» **PROMPT**: Return nothing but the lines from the one with "ring mcp: (146, 177)" through the one with "pinky pip: (360, 237)" in the data below, word for word and without pictures.

» **DATA EXTRACT**:
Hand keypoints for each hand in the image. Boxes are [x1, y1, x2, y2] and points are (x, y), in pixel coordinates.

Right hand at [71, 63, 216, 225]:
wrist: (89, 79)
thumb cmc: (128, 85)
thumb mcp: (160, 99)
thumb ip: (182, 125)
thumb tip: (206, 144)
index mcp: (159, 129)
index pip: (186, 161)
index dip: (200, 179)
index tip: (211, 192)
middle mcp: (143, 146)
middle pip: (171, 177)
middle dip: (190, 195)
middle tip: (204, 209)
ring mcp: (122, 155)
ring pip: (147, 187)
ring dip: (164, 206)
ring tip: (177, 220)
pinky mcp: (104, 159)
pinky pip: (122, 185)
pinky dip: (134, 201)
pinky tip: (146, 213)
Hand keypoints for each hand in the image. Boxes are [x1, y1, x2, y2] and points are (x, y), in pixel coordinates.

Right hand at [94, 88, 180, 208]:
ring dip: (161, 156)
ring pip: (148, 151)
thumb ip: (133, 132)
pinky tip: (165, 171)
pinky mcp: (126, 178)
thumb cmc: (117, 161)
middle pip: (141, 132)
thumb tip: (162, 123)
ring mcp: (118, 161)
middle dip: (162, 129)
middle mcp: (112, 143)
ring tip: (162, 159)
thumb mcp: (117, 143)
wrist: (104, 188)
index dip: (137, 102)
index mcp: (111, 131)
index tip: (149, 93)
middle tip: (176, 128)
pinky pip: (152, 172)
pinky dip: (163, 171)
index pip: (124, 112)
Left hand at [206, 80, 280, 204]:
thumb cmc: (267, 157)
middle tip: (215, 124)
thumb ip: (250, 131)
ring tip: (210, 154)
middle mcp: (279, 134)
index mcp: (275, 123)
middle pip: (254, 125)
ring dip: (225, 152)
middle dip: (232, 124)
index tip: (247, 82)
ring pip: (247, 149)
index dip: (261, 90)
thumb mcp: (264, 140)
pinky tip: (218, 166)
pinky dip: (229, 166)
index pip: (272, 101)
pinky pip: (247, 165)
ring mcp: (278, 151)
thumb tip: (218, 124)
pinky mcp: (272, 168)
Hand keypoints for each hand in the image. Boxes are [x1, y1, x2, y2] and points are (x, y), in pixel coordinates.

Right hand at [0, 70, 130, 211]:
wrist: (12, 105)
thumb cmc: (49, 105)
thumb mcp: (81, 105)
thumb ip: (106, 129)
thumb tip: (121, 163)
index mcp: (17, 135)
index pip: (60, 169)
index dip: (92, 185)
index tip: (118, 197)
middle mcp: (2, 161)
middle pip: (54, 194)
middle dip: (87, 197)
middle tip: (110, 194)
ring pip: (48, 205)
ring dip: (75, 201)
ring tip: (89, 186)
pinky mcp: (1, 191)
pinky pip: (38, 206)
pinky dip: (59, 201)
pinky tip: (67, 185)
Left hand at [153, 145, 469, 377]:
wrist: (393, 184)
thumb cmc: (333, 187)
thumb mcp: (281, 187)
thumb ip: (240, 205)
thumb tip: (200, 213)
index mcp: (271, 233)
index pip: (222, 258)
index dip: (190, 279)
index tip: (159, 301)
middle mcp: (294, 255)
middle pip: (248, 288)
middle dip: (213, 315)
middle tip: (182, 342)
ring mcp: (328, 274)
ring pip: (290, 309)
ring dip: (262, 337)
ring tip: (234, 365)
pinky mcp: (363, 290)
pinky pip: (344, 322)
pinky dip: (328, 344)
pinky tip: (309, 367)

---

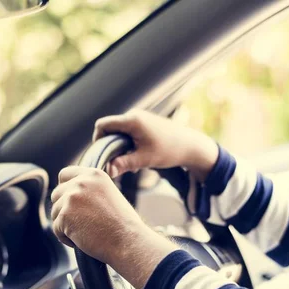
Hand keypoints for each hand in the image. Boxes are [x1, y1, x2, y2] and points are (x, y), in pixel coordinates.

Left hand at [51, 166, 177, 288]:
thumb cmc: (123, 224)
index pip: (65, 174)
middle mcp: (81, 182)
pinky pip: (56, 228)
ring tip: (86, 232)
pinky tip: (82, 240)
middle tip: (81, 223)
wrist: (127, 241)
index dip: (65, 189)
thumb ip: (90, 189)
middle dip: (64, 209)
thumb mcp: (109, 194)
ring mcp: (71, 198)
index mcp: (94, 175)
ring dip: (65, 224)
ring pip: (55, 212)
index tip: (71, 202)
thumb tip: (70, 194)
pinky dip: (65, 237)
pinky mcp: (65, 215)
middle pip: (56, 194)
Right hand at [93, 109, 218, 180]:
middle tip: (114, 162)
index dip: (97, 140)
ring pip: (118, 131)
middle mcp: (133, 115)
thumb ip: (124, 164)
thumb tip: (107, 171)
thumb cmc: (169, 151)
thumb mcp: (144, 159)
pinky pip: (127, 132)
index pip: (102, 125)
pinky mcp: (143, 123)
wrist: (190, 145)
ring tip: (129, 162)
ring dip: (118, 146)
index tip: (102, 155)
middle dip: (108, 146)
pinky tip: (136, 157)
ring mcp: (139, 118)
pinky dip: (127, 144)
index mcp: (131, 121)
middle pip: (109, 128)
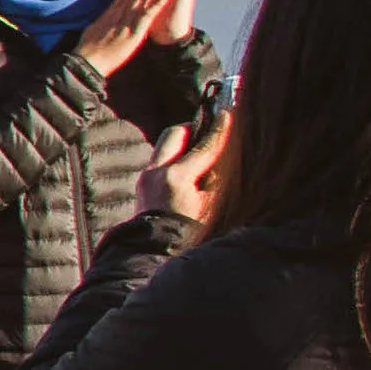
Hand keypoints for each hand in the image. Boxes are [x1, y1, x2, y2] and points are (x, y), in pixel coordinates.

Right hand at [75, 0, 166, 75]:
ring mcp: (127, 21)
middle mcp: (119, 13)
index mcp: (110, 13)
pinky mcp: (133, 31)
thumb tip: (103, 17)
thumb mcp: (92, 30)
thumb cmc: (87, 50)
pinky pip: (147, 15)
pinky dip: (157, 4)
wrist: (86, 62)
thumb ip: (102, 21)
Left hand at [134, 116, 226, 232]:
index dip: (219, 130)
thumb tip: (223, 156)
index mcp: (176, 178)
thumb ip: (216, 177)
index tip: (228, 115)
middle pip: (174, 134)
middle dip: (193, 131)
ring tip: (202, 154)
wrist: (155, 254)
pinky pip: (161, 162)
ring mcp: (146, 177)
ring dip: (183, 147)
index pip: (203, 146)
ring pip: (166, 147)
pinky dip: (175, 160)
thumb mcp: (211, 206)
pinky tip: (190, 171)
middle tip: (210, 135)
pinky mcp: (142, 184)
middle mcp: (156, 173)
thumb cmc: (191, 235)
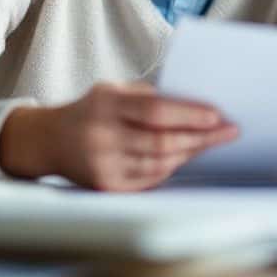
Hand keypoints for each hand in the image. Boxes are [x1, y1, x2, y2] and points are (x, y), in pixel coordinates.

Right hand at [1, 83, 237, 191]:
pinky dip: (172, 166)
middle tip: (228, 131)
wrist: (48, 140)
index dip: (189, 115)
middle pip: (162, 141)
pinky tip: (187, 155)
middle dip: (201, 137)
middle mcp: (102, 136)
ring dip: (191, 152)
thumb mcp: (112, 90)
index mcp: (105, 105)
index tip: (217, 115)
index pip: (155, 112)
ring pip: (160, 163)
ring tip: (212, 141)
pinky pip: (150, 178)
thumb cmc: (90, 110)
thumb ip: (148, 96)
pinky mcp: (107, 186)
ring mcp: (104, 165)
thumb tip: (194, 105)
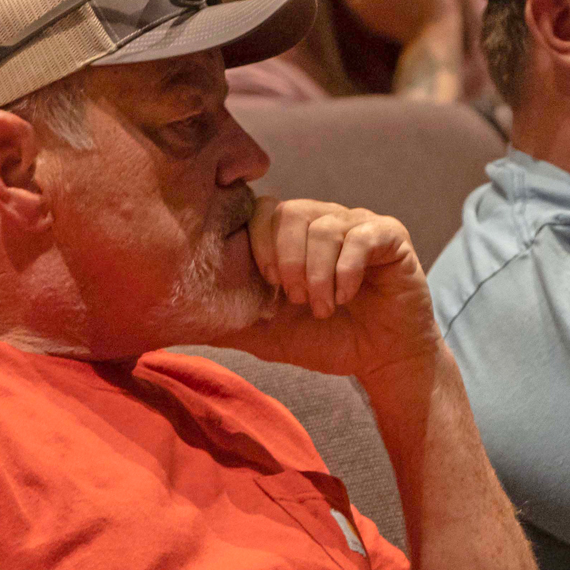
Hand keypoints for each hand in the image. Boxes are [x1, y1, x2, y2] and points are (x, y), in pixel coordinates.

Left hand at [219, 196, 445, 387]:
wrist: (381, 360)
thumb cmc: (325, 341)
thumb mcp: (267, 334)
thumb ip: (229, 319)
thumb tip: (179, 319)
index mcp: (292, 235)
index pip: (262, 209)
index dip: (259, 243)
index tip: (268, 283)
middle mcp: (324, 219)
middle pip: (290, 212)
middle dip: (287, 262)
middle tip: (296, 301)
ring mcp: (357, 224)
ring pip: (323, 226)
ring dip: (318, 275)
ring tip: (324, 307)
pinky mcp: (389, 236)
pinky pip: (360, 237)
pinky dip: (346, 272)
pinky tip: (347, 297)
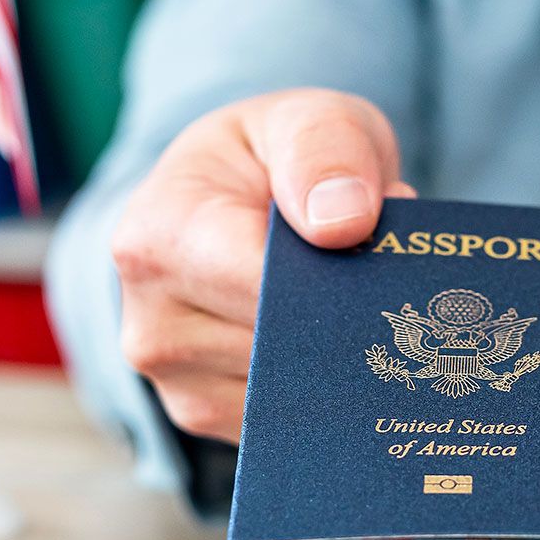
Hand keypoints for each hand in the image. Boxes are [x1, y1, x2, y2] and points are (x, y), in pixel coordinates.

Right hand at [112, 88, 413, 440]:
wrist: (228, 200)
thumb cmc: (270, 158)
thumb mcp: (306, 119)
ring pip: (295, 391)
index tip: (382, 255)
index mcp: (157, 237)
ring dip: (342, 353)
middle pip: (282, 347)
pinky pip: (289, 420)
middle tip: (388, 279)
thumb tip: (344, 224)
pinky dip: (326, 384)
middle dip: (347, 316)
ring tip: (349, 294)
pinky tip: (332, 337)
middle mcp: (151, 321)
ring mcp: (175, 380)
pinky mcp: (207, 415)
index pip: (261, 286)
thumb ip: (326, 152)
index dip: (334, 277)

» **EXERCISE SOLUTION**:
ring mcp: (146, 177)
ring dip: (183, 147)
index pip: (203, 146)
ring pip: (166, 147)
pinky dip: (175, 160)
thumb mcp: (211, 206)
pinky tip: (190, 171)
middle tip: (210, 135)
pinky mcp: (142, 184)
middle mcp: (156, 173)
thumb cmc: (191, 235)
Hand keypoints for each hand in the image. Boxes are [x1, y1, x2, y2] and points are (x, y), in pixel coordinates.

Right hand at [1, 83, 237, 191]:
pinky dip: (172, 166)
middle tip: (228, 131)
wrist: (48, 140)
index dip: (189, 115)
middle pip: (162, 141)
pinky tip: (187, 155)
middle dip: (201, 137)
middle mcp: (102, 136)
ring dip: (191, 152)
thumb mcp: (112, 90)
index mcp: (105, 105)
index tip: (217, 115)
index pip: (155, 112)
ring pip: (160, 163)
ring tip: (212, 141)
pinky pip: (150, 178)
thumb cmc: (90, 110)
thumb ip: (148, 96)
pinky mcp: (107, 186)
ring mcp: (104, 165)
thumb tip: (194, 105)
Hand keypoints for each hand in the image. Boxes are [x1, y1, x2, y2] and points are (x, y), in pixel coordinates.

Left hand at [219, 196, 445, 387]:
wrist: (381, 360)
thumb cmc: (325, 341)
thumb mcp: (267, 334)
thumb ip: (229, 319)
thumb tip: (179, 319)
index mcp: (292, 235)
index pip: (262, 209)
index dip: (259, 243)
index tip: (268, 283)
middle mcp: (324, 219)
middle pip: (290, 212)
middle dip: (287, 262)
middle tip: (296, 301)
ring mcp: (357, 224)
ring pip: (323, 226)
ring dip: (318, 275)
ring tip: (324, 307)
pinky mcp: (389, 236)
pinky pip: (360, 237)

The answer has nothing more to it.